I can see a massive wall display, a public performance of the ballads and a major piece of drama. And I’ll do it all in the two weeks after half-term, because there’s a bit of slack in the system this year - and it may never happen again.

SCIENCE

More time to try out new things

Mark Gale Head of science, South Dartmoor Community College, Ashburton, Devon

The demise of the Sats came as an utter shock, but I’m not complaining. It is only now I am realising how focused we had become on teaching to the test.

Much of our thinking was Sats-centred. Booster classes, level 5 intervention, the level 6+ project: all of these were to be measured through Sats results. Now how will we prove we are successful?

The answer is obvious: we will be able to see properly whether pupils have developed the skills, attributes and abilities that we hope they will during key stage 3. Because we don’t now have to rush through Years 7, 8 and 9 at breakneck speed, we will have more breathing space to try out things we have always wanted to, and which the revised curriculum is promoting. Things such as extended investigations, cross-curricular work, debates, open-ended tasks and getting out and about to see scientists will be possible without any nagging worries that pupils might be missing out on being drilled for the tests.

We will also be able to use that strange post-Sats time more productively. No longer will it seem as if we are treading water waiting for GCSEs. It will become an integrated part of the curriculum.

Some schools and departments are considering starting GCSEs early. Whether or not this is a good idea, the removal of the Sats will help us make sure pupils are properly prepared for the start of their new courses in Year 10.

Throughout KS3 we aim to lay the foundations to help pupils become scientists. After all, it is during KS3 that many pupils make up their minds about their career.

This is the most important aspect of the curriculum and the removal of Sats means we will be able to cherish this time.

MATHS

It will make my job that bit harder

Oliver Quantrill Maths teacher, Lavington School, Wiltshire

I was very disappointed by the news, primarily because I think it has been taken for entirely the wrong reasons. This year’s marking fiasco, which was totally unconnected to the tests themselves, seems to have unduly influenced the decision.

Nothing has changed with the tests - we still have roughly the same number of students taking roughly the same test, so the idea that the system has reached breaking point is untenable.

In terms of impact on us as a maths department, it will probably make little difference, apart from adding slightly to our workload. We will still be doing an internal assessment, as I suspect will most schools, and we will try as hard as we can to make it as formal as possible so we can motivate pupils to take it seriously, get themselves prepared for the start of the GCSE course and give us and them an accurate assessment of their current level in the subject. The fact that this is no longer an external exam means it will be harder to convince them to take it seriously and we will have less chance of identifying those whose under-performance in lessons might be masking their actual potential. It also means pupils will have less experience of this kind of formal test and so will find the GCSE exams that much more daunting.
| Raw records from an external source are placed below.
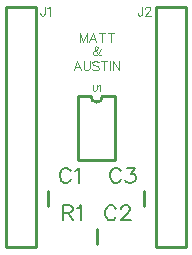
<source format=gbr>
G04 DipTrace 3.1.0.1*
G04 TopSilk.gbr*
%MOIN*%
G04 #@! TF.FileFunction,Legend,Top*
G04 #@! TF.Part,Single*
%ADD10C,0.009843*%
%ADD34C,0.00772*%
%ADD35C,0.003088*%
%ADD36C,0.004632*%
%FSLAX26Y26*%
G04*
G70*
G90*
G75*
G01*
G04 TopSilk*
%LPD*%
X546071Y580608D2*
D10*
Y631749D1*
X708554Y455621D2*
Y506762D1*
X866265Y631749D2*
Y580608D1*
X406193Y443727D2*
X506194D1*
Y1243654D1*
X406193D1*
Y443727D1*
X1006292Y1243889D2*
X906290D1*
Y443962D1*
X1006292D1*
Y1243889D1*
X644871Y947877D2*
Y735278D1*
X770843Y947877D2*
Y735278D1*
X644871D2*
X770843D1*
X644871Y947877D2*
X688168D1*
X727546D2*
X770843D1*
X688168D2*
G03X727546Y947877I19689J23D01*
G01*
X621166Y696991D2*
D34*
X618790Y701744D1*
X613981Y706553D1*
X609228Y708929D1*
X599666D1*
X594858Y706553D1*
X590105Y701744D1*
X587673Y696991D1*
X585296Y689806D1*
Y677812D1*
X587673Y670683D1*
X590105Y665874D1*
X594858Y661121D1*
X599666Y658689D1*
X609228D1*
X613981Y661121D1*
X618790Y665874D1*
X621166Y670683D1*
X636605Y699312D2*
X641414Y701744D1*
X648599Y708874D1*
Y658689D1*
X772899Y572004D2*
X770523Y576757D1*
X765714Y581566D1*
X760961Y583942D1*
X751399D1*
X746591Y581566D1*
X741838Y576757D1*
X739406Y572004D1*
X737029Y564819D1*
Y552825D1*
X739406Y545696D1*
X741838Y540887D1*
X746591Y536134D1*
X751399Y533702D1*
X760961D1*
X765714Y536134D1*
X770523Y540887D1*
X772899Y545696D1*
X790770Y571949D2*
Y574325D1*
X793147Y579134D1*
X795523Y581510D1*
X800332Y583887D1*
X809893D1*
X814647Y581510D1*
X817023Y579134D1*
X819455Y574325D1*
Y569572D1*
X817023Y564764D1*
X812270Y557634D1*
X788338Y533702D1*
X821832D1*
X788857Y696991D2*
X786481Y701744D1*
X781672Y706553D1*
X776919Y708929D1*
X767357D1*
X762549Y706553D1*
X757796Y701744D1*
X755364Y696991D1*
X752987Y689806D1*
Y677812D1*
X755364Y670683D1*
X757796Y665874D1*
X762549Y661121D1*
X767357Y658689D1*
X776919D1*
X781672Y661121D1*
X786481Y665874D1*
X788857Y670683D1*
X809105Y708874D2*
X835358D1*
X821043Y689751D1*
X828228D1*
X832981Y687374D1*
X835358Y684997D1*
X837790Y677812D1*
Y673059D1*
X835358Y665874D1*
X830605Y661066D1*
X823420Y658689D1*
X816235D1*
X809105Y661066D1*
X806728Y663498D1*
X804296Y668251D1*
X594369Y560011D2*
X615869D1*
X623054Y562442D1*
X625486Y564819D1*
X627862Y569572D1*
Y574381D1*
X625486Y579134D1*
X623054Y581566D1*
X615869Y583942D1*
X594369D1*
Y533702D1*
X611116Y560011D2*
X627862Y533702D1*
X643302Y574325D2*
X648110Y576757D1*
X655295Y583887D1*
Y533702D1*
X694442Y986854D2*
D35*
Y972506D1*
X695392Y969632D1*
X697316Y967731D1*
X700190Y966758D1*
X702091D1*
X704965Y967731D1*
X706888Y969632D1*
X707839Y972506D1*
Y986854D1*
X714015Y983008D2*
X715938Y983980D1*
X718812Y986832D1*
Y966758D1*
X534591Y1246707D2*
D36*
Y1223759D1*
X533165Y1219448D1*
X531706Y1218022D1*
X528854Y1216563D1*
X525969D1*
X523117Y1218022D1*
X521691Y1219448D1*
X520232Y1223759D1*
Y1226611D1*
X543854Y1240937D2*
X546740Y1242396D1*
X551051Y1246674D1*
Y1216563D1*
X859557Y1246707D2*
Y1223759D1*
X858131Y1219448D1*
X856672Y1218022D1*
X853820Y1216563D1*
X850935D1*
X848083Y1218022D1*
X846657Y1219448D1*
X845198Y1223759D1*
Y1226611D1*
X870279Y1239511D2*
Y1240937D1*
X871705Y1243822D1*
X873131Y1245248D1*
X876016Y1246674D1*
X881753D1*
X884605Y1245248D1*
X886031Y1243822D1*
X887490Y1240937D1*
Y1238085D1*
X886031Y1235200D1*
X883179Y1230922D1*
X868820Y1216563D1*
X888916D1*
X674416Y1128300D2*
Y1158444D1*
X662942Y1128300D1*
X651468Y1158444D1*
Y1128300D1*
X706661D2*
X695154Y1158444D1*
X683680Y1128300D1*
X687991Y1138348D2*
X702350D1*
X725972Y1158444D2*
Y1128300D1*
X715924Y1158444D2*
X736020D1*
X755332D2*
Y1128300D1*
X745284Y1158444D2*
X765380D1*
X722472Y1104651D2*
X721013D1*
X719587Y1103192D1*
X718161Y1100340D1*
X715276Y1093177D1*
X712424Y1088866D1*
X709573Y1085981D1*
X706687Y1084555D1*
X700951D1*
X698099Y1085981D1*
X696639Y1087440D1*
X695214Y1090292D1*
Y1093177D1*
X696639Y1096029D1*
X698099Y1097455D1*
X708113Y1103192D1*
X709573Y1104651D1*
X710999Y1107503D1*
Y1110388D1*
X709573Y1113240D1*
X706687Y1114666D1*
X703836Y1113240D1*
X702376Y1110388D1*
Y1107503D1*
X703836Y1103192D1*
X706687Y1098914D1*
X713850Y1088866D1*
X716735Y1085981D1*
X719587Y1084555D1*
X722472D1*
X655701Y1034560D2*
X644194Y1064704D1*
X632720Y1034560D1*
X637031Y1044608D2*
X651390D1*
X664965Y1064704D2*
Y1043182D1*
X666391Y1038871D1*
X669276Y1036019D1*
X673587Y1034560D1*
X676439D1*
X680750Y1036019D1*
X683635Y1038871D1*
X685061Y1043182D1*
Y1064704D1*
X714420Y1060393D2*
X711568Y1063278D1*
X707257Y1064704D1*
X701520D1*
X697209Y1063278D1*
X694324Y1060393D1*
Y1057541D1*
X695783Y1054656D1*
X697209Y1053230D1*
X700061Y1051804D1*
X708683Y1048919D1*
X711568Y1047493D1*
X712994Y1046034D1*
X714420Y1043182D1*
Y1038871D1*
X711568Y1036019D1*
X707257Y1034560D1*
X701520D1*
X697209Y1036019D1*
X694324Y1038871D1*
X733732Y1064704D2*
Y1034560D1*
X723684Y1064704D2*
X743780D1*
X753043D2*
Y1034560D1*
X782403Y1064704D2*
Y1034560D1*
X762307Y1064704D1*
Y1034560D1*
M02*

</source>
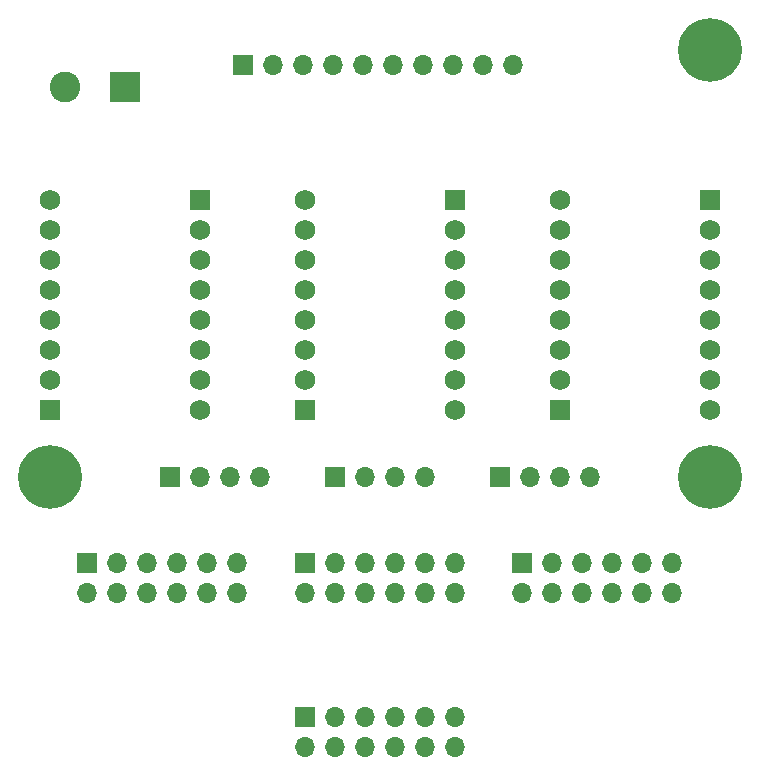
<source format=gts>
G04 #@! TF.GenerationSoftware,KiCad,Pcbnew,7.0.8*
G04 #@! TF.CreationDate,2024-02-17T11:27:20+01:00*
G04 #@! TF.ProjectId,PCB_V2,5043425f-5632-42e6-9b69-6361645f7063,rev?*
G04 #@! TF.SameCoordinates,Original*
G04 #@! TF.FileFunction,Soldermask,Top*
G04 #@! TF.FilePolarity,Negative*
%FSLAX46Y46*%
G04 Gerber Fmt 4.6, Leading zero omitted, Abs format (unit mm)*
G04 Created by KiCad (PCBNEW 7.0.8) date 2024-02-17 11:27:20*
%MOMM*%
%LPD*%
G01*
G04 APERTURE LIST*
G04 Aperture macros list*
%AMRoundRect*
0 Rectangle with rounded corners*
0 $1 Rounding radius*
0 $2 $3 $4 $5 $6 $7 $8 $9 X,Y pos of 4 corners*
0 Add a 4 corners polygon primitive as box body*
4,1,4,$2,$3,$4,$5,$6,$7,$8,$9,$2,$3,0*
0 Add four circle primitives for the rounded corners*
1,1,$1+$1,$2,$3*
1,1,$1+$1,$4,$5*
1,1,$1+$1,$6,$7*
1,1,$1+$1,$8,$9*
0 Add four rect primitives between the rounded corners*
20,1,$1+$1,$2,$3,$4,$5,0*
20,1,$1+$1,$4,$5,$6,$7,0*
20,1,$1+$1,$6,$7,$8,$9,0*
20,1,$1+$1,$8,$9,$2,$3,0*%
G04 Aperture macros list end*
%ADD10O,1.700000X1.700000*%
%ADD11R,1.700000X1.700000*%
%ADD12C,5.400000*%
%ADD13C,3.100000*%
%ADD14RoundRect,0.102000X-0.762000X-0.762000X0.762000X-0.762000X0.762000X0.762000X-0.762000X0.762000X0*%
%ADD15C,1.728000*%
%ADD16C,2.600000*%
%ADD17R,2.600000X2.600000*%
G04 APERTURE END LIST*
D10*
X206375000Y-93345000D03*
X206375000Y-90805000D03*
X203835000Y-93345000D03*
X203835000Y-90805000D03*
X201295000Y-93345000D03*
X201295000Y-90805000D03*
X198755000Y-93345000D03*
X198755000Y-90805000D03*
X196215000Y-93345000D03*
X196215000Y-90805000D03*
X193675000Y-93345000D03*
D11*
X193675000Y-90805000D03*
D12*
X227965000Y-70485000D03*
D13*
X227965000Y-70485000D03*
X172085000Y-70485000D03*
D12*
X172085000Y-70485000D03*
D13*
X227965000Y-34290000D03*
D12*
X227965000Y-34290000D03*
D14*
X184785000Y-46990000D03*
D15*
X184785000Y-49530000D03*
X184785000Y-52070000D03*
X184785000Y-54610000D03*
X184785000Y-57150000D03*
X184785000Y-59690000D03*
X184785000Y-62230000D03*
X184785000Y-64770000D03*
D14*
X172085000Y-64770000D03*
D15*
X172085000Y-62230000D03*
X172085000Y-59690000D03*
X172085000Y-57150000D03*
X172085000Y-54610000D03*
X172085000Y-52070000D03*
X172085000Y-49530000D03*
X172085000Y-46990000D03*
D10*
X187960000Y-80264000D03*
X187960000Y-77724000D03*
X185420000Y-80264000D03*
X185420000Y-77724000D03*
X182880000Y-80264000D03*
X182880000Y-77724000D03*
X180340000Y-80264000D03*
X180340000Y-77724000D03*
X177800000Y-80264000D03*
X177800000Y-77724000D03*
X175260000Y-80264000D03*
D11*
X175260000Y-77724000D03*
D16*
X173355000Y-37465000D03*
D17*
X178435000Y-37465000D03*
D10*
X224790000Y-80264000D03*
X224790000Y-77724000D03*
X222250000Y-80264000D03*
X222250000Y-77724000D03*
X219710000Y-80264000D03*
X219710000Y-77724000D03*
X217170000Y-80264000D03*
X217170000Y-77724000D03*
X214630000Y-80264000D03*
X214630000Y-77724000D03*
X212090000Y-80264000D03*
D11*
X212090000Y-77724000D03*
X196215000Y-70485000D03*
D10*
X198755000Y-70485000D03*
X201295000Y-70485000D03*
X203835000Y-70485000D03*
X211328000Y-35560000D03*
X208788000Y-35560000D03*
X206248000Y-35560000D03*
X203708000Y-35560000D03*
X201168000Y-35560000D03*
X198628000Y-35560000D03*
X196088000Y-35560000D03*
X193548000Y-35560000D03*
X191008000Y-35560000D03*
D11*
X188468000Y-35560000D03*
D14*
X227965000Y-46990000D03*
D15*
X227965000Y-49530000D03*
X227965000Y-52070000D03*
X227965000Y-54610000D03*
X227965000Y-57150000D03*
X227965000Y-59690000D03*
X227965000Y-62230000D03*
X227965000Y-64770000D03*
D14*
X215265000Y-64770000D03*
D15*
X215265000Y-62230000D03*
X215265000Y-59690000D03*
X215265000Y-57150000D03*
X215265000Y-54610000D03*
X215265000Y-52070000D03*
X215265000Y-49530000D03*
X215265000Y-46990000D03*
D11*
X182245000Y-70485000D03*
D10*
X184785000Y-70485000D03*
X187325000Y-70485000D03*
X189865000Y-70485000D03*
X206375000Y-80264000D03*
X206375000Y-77724000D03*
X203835000Y-80264000D03*
X203835000Y-77724000D03*
X201295000Y-80264000D03*
X201295000Y-77724000D03*
X198755000Y-80264000D03*
X198755000Y-77724000D03*
X196215000Y-80264000D03*
X196215000Y-77724000D03*
X193675000Y-80264000D03*
D11*
X193675000Y-77724000D03*
X210185000Y-70485000D03*
D10*
X212725000Y-70485000D03*
X215265000Y-70485000D03*
X217805000Y-70485000D03*
D14*
X206375000Y-46990000D03*
D15*
X206375000Y-49530000D03*
X206375000Y-52070000D03*
X206375000Y-54610000D03*
X206375000Y-57150000D03*
X206375000Y-59690000D03*
X206375000Y-62230000D03*
X206375000Y-64770000D03*
D14*
X193675000Y-64770000D03*
D15*
X193675000Y-62230000D03*
X193675000Y-59690000D03*
X193675000Y-57150000D03*
X193675000Y-54610000D03*
X193675000Y-52070000D03*
X193675000Y-49530000D03*
X193675000Y-46990000D03*
M02*

</source>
We, in our maths department, feel that the maths Sats paper is a good test of abilities and, although we obviously take other evidence and experience into account, we largely base their GCSE targets on this result (and are extremely successful in doing so). Hopefully the Sats exams will still be available - the other alternative would be just to keep reusing the old papers. All that happens now is our department will have to put in a significant extra amount of time and effort marking and moderating our own set of papers.

Scrapping a good test, which is a reliable measure of a pupil’s progress, seems short-sighted.